And we in the church are always doing that, aren’t we?  I know I am . . . I’m always reading my own agenda into scripture, thinking “God, you can’t want that, can you?  After all, you’re not like that, are you?  You’re like this, or like that over there . . .”  We often mistake our own agendas for God’s, trying to get God to arrive in our own time, surely before it gets dark, or get God to behave the way we think God should.  We think God can’t really like that new-fangled style of worship—I just know God hates drums—when it’s really we ourselves can’t stand ‘em.  And like the foolish bridesmaids with the bridegroom, this dishonors God, it presumes that God doesn’t have the freedom to act in whatever way God wants.  It presumes that we know better than God, that our own tastes and preferences are to be followed rather than the Divine.

Well.  The bridesmaids without oil frantically try to borrow some from the ones who have it, but they say they don’t have enough, and they go into the wedding banquet and the door is shut, bang.  And it’s midnight, for Pete’s sake, yet the foolish bridesmaids go out looking for an oil seller.  What, is Achmed the oil-dealer open 24/7 these days?  Is the Ameristop keeping holiday hours?  And though we’re not told whether or they get any or not, I suspect they don’t, because they come back and bang on the door, saying “Lord, lord, open to us.”  But the bridegroom opens the door and says “Truly I say to you”—and you know it’s serious when he says that—“Truly I say to you, I do not know you.”  And though the Greek word we translate as “know” means literally “to see,” it has a deep range of meanings—to know about, to be intimately acquainted with, to understand—and the bridegroom doesn’t know the foolish bridesmaids.

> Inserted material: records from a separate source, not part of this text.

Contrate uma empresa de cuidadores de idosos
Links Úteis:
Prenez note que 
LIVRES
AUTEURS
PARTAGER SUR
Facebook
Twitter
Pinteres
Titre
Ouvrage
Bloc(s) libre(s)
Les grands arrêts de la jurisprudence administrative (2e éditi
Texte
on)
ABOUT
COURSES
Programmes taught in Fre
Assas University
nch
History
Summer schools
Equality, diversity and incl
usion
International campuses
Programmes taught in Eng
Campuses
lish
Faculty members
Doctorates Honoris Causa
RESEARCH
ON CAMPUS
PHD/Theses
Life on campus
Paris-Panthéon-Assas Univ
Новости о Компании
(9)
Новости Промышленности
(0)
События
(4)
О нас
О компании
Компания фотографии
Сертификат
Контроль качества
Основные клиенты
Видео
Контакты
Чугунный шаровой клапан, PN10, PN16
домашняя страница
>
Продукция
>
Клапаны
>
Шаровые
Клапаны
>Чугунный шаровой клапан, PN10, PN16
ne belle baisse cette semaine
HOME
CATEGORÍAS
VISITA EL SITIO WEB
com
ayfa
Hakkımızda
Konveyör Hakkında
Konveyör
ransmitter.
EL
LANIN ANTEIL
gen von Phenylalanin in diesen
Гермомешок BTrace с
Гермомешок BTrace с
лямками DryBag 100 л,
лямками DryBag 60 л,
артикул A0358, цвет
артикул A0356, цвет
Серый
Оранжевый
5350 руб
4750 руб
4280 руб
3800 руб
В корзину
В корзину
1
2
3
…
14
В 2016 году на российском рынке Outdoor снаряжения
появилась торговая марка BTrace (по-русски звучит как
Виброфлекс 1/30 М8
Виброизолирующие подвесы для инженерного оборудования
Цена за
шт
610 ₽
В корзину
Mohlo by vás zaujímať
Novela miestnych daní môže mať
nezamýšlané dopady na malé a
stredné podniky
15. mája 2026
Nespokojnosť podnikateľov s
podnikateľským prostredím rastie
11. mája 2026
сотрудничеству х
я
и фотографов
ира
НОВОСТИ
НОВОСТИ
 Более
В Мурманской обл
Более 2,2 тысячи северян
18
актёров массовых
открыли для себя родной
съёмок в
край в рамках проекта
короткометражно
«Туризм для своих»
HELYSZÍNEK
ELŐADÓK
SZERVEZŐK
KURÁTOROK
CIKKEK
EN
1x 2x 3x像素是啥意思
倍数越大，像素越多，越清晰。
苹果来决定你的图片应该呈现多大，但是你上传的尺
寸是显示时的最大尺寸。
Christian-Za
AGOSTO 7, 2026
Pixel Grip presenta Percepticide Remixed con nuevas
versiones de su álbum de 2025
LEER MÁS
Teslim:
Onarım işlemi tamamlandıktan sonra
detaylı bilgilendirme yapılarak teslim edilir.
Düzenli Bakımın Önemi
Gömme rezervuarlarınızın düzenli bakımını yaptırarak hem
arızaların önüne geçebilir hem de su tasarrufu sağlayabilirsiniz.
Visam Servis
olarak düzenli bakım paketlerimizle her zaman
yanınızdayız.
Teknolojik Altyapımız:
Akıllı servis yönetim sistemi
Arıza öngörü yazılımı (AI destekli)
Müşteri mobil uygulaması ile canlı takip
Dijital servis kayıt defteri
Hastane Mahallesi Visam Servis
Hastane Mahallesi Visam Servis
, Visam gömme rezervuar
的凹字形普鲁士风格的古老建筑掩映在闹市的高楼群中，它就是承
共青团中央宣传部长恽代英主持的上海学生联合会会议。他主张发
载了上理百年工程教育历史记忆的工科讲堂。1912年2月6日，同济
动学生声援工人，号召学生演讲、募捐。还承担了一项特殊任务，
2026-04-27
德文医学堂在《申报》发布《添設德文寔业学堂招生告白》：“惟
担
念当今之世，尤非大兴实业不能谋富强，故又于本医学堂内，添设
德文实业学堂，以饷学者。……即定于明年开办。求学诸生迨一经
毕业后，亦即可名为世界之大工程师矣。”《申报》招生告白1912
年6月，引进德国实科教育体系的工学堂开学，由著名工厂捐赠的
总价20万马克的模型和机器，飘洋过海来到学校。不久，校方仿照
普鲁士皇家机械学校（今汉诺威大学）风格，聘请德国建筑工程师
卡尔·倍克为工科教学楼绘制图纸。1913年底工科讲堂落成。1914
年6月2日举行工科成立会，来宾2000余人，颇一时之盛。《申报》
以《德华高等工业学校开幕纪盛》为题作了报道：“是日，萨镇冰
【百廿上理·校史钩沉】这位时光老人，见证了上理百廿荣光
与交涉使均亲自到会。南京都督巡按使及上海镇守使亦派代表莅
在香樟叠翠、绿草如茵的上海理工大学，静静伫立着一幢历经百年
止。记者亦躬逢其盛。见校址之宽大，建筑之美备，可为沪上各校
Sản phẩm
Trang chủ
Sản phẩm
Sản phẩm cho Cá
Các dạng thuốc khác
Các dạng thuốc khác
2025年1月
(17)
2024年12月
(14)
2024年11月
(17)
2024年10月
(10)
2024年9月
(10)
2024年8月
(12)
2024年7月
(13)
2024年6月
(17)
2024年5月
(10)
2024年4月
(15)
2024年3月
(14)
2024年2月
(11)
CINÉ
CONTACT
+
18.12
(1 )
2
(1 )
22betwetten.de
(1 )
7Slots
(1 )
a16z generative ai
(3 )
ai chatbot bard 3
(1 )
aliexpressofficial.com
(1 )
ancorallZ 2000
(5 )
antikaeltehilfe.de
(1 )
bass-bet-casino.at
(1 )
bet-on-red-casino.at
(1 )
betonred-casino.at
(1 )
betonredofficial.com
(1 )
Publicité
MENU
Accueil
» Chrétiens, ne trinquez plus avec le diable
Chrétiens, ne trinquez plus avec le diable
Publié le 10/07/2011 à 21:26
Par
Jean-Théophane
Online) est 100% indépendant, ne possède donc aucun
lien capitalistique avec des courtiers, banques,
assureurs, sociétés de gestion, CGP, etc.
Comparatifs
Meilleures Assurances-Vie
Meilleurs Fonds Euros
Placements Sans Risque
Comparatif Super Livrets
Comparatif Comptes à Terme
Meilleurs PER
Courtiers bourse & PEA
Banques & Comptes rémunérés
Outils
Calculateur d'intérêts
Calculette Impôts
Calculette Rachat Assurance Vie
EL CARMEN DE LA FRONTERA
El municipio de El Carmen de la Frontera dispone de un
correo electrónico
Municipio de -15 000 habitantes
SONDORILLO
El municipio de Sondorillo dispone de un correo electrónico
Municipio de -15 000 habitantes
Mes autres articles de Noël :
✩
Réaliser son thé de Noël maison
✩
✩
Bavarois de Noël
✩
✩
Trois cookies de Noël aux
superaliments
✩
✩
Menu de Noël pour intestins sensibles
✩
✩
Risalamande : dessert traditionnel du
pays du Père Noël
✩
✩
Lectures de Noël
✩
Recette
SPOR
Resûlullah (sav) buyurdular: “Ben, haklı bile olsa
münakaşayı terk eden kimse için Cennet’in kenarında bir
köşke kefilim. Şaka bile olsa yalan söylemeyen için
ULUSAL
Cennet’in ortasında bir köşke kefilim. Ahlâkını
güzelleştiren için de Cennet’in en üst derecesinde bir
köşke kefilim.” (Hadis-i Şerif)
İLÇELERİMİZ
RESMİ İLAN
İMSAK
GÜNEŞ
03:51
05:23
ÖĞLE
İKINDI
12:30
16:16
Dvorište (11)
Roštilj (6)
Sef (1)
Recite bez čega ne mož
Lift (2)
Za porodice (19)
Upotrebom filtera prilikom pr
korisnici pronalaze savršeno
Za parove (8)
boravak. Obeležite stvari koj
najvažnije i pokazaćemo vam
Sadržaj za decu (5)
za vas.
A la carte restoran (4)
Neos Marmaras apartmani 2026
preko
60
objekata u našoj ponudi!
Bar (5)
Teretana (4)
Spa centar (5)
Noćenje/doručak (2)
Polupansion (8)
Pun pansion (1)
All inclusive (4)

When the disciples brought his mother and sister, Jesus would not see them, saying instead that his brothers and sisters and mother are those that do the will of God.  Those he knows, those he understands, those he has intimate familial acquaintance with are those who do God’s will, not their own.  Therefore, sisters and brothers, let us be prepared . . . let us do what the bridegroom wants us to do, not what we think he does.  Let us honor the bridegroom by letting him  determine the course of his ministry: it is not up to us.  Let us be ready for his coming by doing what is expected of us, by working in peace and harmony and loving cooperation, joyfully doing the will of God, lest the time of the bridegroom’s coming takes us unaware.  Amen.